As Professor Monika Hagedorn-Saupe, a staff member at the Institute for Museum Research as well as a board member of the Federation of German Museums notes, not every museum is as active as the Staedel.
Some don’t even have a data bank and only a few list their collections online. Only a minority is active on the social media.
At the Staedel, those who purchase a ticket online can download a course free of charge, be it one about Raphael’s etching techniques or Albrecht Durer’s biography. The aim, Hollein says, is to “enable people to have a knowledgeable visit” at the museum.
An audio guide – there’s a charge for this – on the current “Durer” exhibition can be downloaded on a visitor’s smartphone and listened to again later on.
The most important project is to set up a digital platform for the museum’s display items. This spring a beta version will be introduced. In jubilee year 2015, the platform will be available to all. The German state of Hesse has invested 1.5 million euros (Bt68 million) in the project, in which Software AG and Darmstadt University are also involved.
Since the past summer, Staedel staff members and their colleagues from the German Documentation Centre for Art History have been busy documenting the Staedel’s collection – each painting being given around 80 keywords.
This will permit online visitors to browse through the Staedel’s entire art collection – 99 per cent of which is not on display in the museum galleries but is kept in storage. Click by click, a viewer can browse back and forth through artists’ names and works of every epoch of art history. Those who click on a video receive more film material than those who chiefly want to read scholarly texts.

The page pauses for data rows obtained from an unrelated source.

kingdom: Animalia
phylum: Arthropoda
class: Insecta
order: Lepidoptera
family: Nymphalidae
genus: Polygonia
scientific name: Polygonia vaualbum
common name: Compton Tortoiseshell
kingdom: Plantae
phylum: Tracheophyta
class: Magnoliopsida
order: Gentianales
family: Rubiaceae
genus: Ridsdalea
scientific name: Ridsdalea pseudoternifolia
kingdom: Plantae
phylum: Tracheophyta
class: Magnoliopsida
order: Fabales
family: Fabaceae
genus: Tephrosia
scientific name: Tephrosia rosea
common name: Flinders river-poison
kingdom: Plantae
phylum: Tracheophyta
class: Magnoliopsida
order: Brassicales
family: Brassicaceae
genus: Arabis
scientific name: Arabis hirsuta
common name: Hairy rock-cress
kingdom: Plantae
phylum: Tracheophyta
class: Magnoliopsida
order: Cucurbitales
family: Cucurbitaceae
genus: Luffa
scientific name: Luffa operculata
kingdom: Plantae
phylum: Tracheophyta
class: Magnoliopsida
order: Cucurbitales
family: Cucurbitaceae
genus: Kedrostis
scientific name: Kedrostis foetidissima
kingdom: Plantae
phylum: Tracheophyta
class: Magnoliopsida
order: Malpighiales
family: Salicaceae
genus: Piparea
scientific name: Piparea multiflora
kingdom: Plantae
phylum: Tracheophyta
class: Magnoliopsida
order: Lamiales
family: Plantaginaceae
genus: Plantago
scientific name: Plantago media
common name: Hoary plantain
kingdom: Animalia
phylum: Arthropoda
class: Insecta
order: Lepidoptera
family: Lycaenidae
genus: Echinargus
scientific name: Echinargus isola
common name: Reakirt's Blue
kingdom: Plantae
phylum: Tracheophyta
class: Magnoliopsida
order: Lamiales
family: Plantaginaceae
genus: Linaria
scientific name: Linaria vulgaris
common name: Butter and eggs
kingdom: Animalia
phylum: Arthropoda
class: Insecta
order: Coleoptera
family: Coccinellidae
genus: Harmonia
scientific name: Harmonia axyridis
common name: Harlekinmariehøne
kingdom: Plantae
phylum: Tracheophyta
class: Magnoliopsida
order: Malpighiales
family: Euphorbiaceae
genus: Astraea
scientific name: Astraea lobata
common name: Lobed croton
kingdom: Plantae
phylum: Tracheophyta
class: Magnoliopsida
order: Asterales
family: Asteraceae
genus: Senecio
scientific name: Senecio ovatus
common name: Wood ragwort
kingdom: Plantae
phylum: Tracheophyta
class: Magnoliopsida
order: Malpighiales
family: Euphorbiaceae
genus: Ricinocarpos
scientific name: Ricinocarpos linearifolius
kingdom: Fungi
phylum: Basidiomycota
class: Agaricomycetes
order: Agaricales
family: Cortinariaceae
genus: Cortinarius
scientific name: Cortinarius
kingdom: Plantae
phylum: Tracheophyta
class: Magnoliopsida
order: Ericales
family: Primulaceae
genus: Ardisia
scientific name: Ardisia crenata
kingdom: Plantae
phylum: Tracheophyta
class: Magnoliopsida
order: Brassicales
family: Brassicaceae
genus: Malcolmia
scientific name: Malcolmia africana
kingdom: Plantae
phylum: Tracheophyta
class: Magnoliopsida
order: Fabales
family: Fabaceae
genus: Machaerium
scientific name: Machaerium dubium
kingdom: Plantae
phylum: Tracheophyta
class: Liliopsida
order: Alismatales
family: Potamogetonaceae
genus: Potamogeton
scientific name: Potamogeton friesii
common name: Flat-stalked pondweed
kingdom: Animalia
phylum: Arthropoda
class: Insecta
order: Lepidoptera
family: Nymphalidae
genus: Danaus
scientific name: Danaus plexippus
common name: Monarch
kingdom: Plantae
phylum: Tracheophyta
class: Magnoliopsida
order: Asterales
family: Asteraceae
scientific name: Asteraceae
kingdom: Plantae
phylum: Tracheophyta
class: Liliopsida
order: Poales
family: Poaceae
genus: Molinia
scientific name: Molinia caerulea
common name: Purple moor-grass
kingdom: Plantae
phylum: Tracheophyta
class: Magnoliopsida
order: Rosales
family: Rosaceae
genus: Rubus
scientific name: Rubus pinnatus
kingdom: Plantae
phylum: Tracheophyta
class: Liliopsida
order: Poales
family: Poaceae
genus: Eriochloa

Darmstadt University media-system developer Thorsten Froehlich stresses that the platform is not a picture gallery like the Google Art Project.
“With our platform you proceed via association, something that is totally new. We call it ‘finding without searching’. You are seduced into getting lost.”
In Hollein’s view such “digital meandering” makes possible a new way of viewing art – by association. This, he stresses, does not compete with a real museum visit.
The New York Times recently hailed Frankfurt as one of the world’s top 10 places to visit, in large part because of the fine art.
Museum researcher Hagedorn-Saupe would like to see an Internet platform like the Staedel’s for every museum in Germany.
“The country’s libraries are much farther advanced,” she says, noting that they long ago began collaborating, as opposed to museums that remain fixated on their own collections. In literature there is the German digital library. In art there are just islands of knowledge.
“We need an access point for Germany’s cultural heritage,” Hagedorn-Saupe says. “This would also mean having one central portal for museum collections.”